Grace's Guide To British Industrial History

Registered UK Charity (No. 115342)

Grace's Guide is the leading source of historical information on industry and manufacturing in Britain. This web publication contains 162,253 pages of information and 244,496 images on early companies, their products and the people who designed and built them.

Grace's Guide is the leading source of historical information on industry and manufacturing in Britain. This web publication contains 147,919 pages of information and 233,587 images on early companies, their products and the people who designed and built them.

Frank Gerald Wilkinson

From Graces Guide

Frank Gerald Wilkinson (1878-1944)


1945 Obituary [1]

FRANK GERALD WILKINSON, whose death occurred at Northwood, Middlesex, on 23rd April 1944, was for nearly twenty years engineer to the Borough of Willesden. He was born in 1878 and after serving his apprenticeship with Messrs. Howard and Bullough, Ltd., textile engineers, of Accrington, from 1893 to 1898, attended classes at the Municipal College of Technology in Manchester for two years. On the completion of a short engagement as assistant to the surveyor of the Whitworth Urban District Council, he filled a similar position under the borough engineer of Rawtenstall and was employed on the erection of a destructor and the construction of sewers.

From 1903 to 1907 he was resident engineer to the Rochdale Corporation. He then obtained his first appointment in the South as deputy engineer to the Borough of Wimbledon, where he was responsible to the chief engineer for the execution of numerous works, including electric pumping plant and the erection of a destructor. Eight years later he became engineer and surveyor to the Borough of Deptford, and in 1919 entered upon his final position at Willesden, which he held until his retirement owing to ill health in 1938.

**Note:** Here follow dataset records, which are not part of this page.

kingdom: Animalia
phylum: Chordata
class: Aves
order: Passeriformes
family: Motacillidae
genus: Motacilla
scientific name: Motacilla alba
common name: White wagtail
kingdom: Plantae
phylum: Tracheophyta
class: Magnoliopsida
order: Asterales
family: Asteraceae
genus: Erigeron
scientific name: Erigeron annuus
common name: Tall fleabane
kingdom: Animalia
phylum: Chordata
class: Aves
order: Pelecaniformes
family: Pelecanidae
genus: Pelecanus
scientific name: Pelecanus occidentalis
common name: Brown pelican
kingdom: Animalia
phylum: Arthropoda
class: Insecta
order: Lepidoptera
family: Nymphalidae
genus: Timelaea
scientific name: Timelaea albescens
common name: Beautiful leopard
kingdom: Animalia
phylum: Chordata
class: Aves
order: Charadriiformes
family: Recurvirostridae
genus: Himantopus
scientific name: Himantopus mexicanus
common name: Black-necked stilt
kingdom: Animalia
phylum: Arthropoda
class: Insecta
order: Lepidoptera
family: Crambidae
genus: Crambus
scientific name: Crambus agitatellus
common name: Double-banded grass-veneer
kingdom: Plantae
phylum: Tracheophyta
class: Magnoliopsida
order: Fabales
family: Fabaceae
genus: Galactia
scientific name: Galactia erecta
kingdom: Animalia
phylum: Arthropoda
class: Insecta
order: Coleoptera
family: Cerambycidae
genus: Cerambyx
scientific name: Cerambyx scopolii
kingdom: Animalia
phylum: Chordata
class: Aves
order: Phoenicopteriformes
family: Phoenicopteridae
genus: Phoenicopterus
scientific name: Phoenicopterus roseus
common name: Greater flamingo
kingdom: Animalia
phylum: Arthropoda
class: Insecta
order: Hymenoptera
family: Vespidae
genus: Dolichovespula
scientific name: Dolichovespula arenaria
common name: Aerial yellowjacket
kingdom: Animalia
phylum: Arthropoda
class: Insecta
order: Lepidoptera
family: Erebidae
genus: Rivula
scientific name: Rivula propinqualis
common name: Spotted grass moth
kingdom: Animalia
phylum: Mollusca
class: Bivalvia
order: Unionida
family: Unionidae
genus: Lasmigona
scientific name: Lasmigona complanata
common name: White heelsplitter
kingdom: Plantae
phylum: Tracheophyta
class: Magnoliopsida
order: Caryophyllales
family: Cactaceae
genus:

He was an authority on main drainage and road construction and the author of a treatise on the latter subject. During his twenty years' service at Willesden he was responsible for the extensive industrial development which took place and for the subsequent housing schemes. Mr. Wilkinson will long be remembered in connection with the work which he performed on behalf of the Municipal and County Engineers Widows and Orphans Fund, and his unfailing interest in the training of young future municipal engineers. He was elected a Graduate of the Institution in 1901 and was transferred to Associate Membership in 1903 and to Membership in 1922. He was also a Member of the Institution of Civil Engineers. In addition he was a past-president of the Institution of Municipal and County Engineers.